What is in this article?:
- Prospects for U.S. agriculture continue to be strong
- China largest customer
- Running close to capacity
- CRP enrollments down
- Exports have become key driver
Prospects for U.S. agriculture continue to be strong with record income in 2011 and a strong balance sheet.
Exports have become key driver
Exports have become a key driver in producer returns. Beef, pork and broiler exports were at record levels in 2011. Export outlook should be strong in 2012 as well, with the major constraint being tight supplies.
Prices for livestock, dairy and poultry were either at record levels in 2011 or expected to hit record levels in 2012. The all milk price is expected to decline by almost 9 percent as record high prices have resulted in increased milk production. Prices are expected to fall in the first quarter but should rise throughout the second half of the year.
Food prices to moderate
Food prices were closely watched in 2011 as year-over-year inflation rates for all food rose from 1.8 percent in January 2011 to 4.7 percent in November. Food at home inflation peaked at 6.2 percent, year-over-year, in October 2011.
Inflation estimates for January 2012 suggest food prices have begun to moderate. Year-over- year inflation rates for all food were estimated by BLS at 4.4 percent and for food-at-home at 5.0 percent.
ERS currently is forecasting inflation rates for all food and food at home to be between 2.5 and 3.5 percent for 2012.

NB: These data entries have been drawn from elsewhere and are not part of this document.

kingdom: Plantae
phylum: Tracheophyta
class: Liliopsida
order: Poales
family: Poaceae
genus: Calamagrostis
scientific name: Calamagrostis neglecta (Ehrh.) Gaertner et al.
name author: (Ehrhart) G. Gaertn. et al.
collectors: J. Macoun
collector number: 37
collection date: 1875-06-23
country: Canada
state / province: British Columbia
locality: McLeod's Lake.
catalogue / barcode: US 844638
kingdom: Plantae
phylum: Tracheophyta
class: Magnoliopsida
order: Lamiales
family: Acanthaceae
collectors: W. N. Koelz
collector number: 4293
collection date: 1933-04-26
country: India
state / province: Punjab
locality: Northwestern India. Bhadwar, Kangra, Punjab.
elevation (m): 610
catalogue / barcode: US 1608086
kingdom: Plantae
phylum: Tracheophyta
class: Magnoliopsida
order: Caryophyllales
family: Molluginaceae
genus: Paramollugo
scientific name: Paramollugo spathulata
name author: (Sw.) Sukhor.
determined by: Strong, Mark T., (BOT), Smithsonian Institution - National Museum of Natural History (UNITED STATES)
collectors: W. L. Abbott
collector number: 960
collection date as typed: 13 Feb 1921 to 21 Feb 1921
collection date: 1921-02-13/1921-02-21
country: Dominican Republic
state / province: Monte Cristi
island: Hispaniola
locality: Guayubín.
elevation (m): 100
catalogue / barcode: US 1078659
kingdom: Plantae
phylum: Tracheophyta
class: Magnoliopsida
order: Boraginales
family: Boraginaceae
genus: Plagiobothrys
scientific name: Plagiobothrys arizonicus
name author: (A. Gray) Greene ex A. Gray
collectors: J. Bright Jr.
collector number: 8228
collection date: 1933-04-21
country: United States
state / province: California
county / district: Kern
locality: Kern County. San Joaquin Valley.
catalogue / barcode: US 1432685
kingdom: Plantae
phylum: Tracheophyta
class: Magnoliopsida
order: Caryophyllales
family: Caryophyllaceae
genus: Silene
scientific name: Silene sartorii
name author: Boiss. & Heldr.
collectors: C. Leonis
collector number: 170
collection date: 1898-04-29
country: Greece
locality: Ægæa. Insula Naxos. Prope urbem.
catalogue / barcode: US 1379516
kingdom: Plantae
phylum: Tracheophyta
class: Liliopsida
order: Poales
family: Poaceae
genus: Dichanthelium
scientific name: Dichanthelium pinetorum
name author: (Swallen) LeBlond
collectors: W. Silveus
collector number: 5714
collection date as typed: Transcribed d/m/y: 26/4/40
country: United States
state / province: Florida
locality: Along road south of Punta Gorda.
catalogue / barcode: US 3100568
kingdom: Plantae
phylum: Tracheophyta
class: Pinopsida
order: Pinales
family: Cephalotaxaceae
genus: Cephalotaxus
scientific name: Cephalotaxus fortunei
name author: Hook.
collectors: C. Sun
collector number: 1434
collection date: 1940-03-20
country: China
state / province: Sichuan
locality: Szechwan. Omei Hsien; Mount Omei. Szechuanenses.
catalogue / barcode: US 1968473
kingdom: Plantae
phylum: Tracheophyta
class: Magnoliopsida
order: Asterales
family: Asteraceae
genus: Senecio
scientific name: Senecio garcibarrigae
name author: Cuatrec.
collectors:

Agriculture’s strong performance is projected to ease in 2012. Net cash income for 2012 is forecast at $96.3 billion, down 11.5 percent from 2011, but still the second highest in nominal terms on record. Cash receipts for 2012 are forecast at $364.1 billion, a record high in nominal terms. Total expenses are projected to increase $12.5 billion.
Farm asset values are likely to increase by more than 5 percent for the third consecutive year. Debt is expected to rise 3.8 percent. The inflation-adjusted value of the farm sector’s equity is expected to establish a new record high.
It is gratifying for an economist to watch markets follow the basic laws of supply and demand. High prices have prompted a global production response for most commodities.
As a result of increased plantings and generally favorable yields, record production levels have been reached this year which have helped moderate prices for most crop prices.
Slowing demand for ethanol means that corn stocks will likely increase in 2012/12 assuming a return to trend yields. This should help moderate record feed grain prices.
Livestock markets should see increasing margins towards the end of 2012 as the new crop is harvested bringing down feed costs.
There are still a number of key uncertainties starting with the size of the South American corn and soybean crops and the persistent dry areas of the Southern U.S.
Nonetheless, prospects for U.S. agriculture continue to be strong with record income in 2011 and a strong balance sheet.